Task prompt ▸
Restate the entries below exactly, and keep all images out of the answer.

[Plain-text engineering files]
★ ★ ★ ★ ★

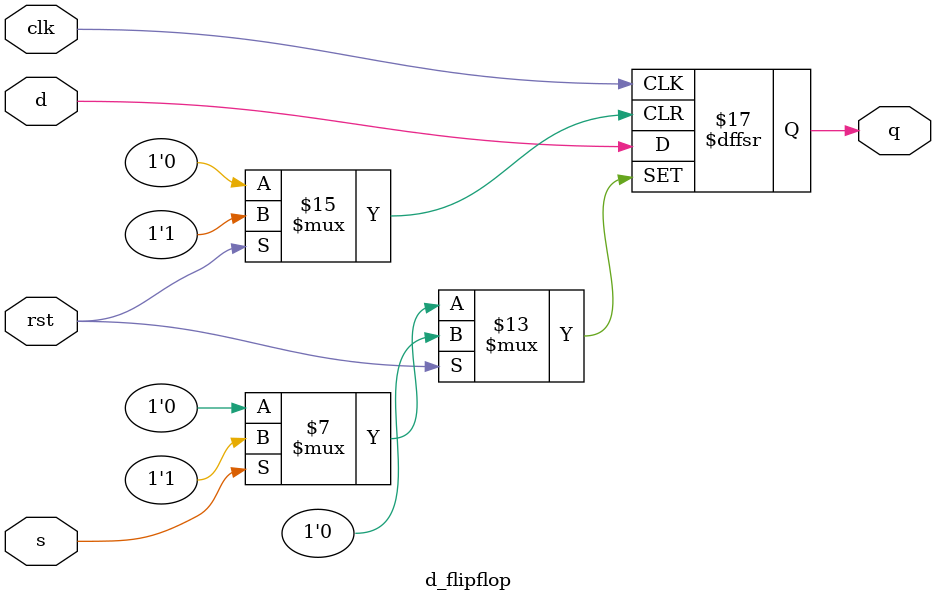
<source format=v>
`timescale 1ns / 1ps


module d_flipflop(
input wire clk, d, rst,s,
output reg q = 1'b0);
//FPGA have single output F
//Note, this design is using 3 FF elements. Sync reset is using 1 FF.
always@(posedge clk,posedge s,posedge rst)
begin
if(rst == 1'b1)
	q <= 1'b0;
else if(s == 1'b1)
    q <= 1'b1;
else
	q <= d;
end
endmodule

</source>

★ ★ ★ ★ ★

Task result ▸
<source format=v>
`timescale 1ns / 1ps


module d_flipflop(
input wire clk, d, rst,s,
output reg q = 1'b0);
//FPGA have single output F
//Note, this design is using 3 FF elements. Sync reset is using 1 FF.
always@(posedge clk,posedge s,posedge rst)
begin
if(rst == 1'b1)
	q <= 1'b0;
else if(s == 1'b1)
    q <= 1'b1;
else
	q <= d;
end
endmodule

</source>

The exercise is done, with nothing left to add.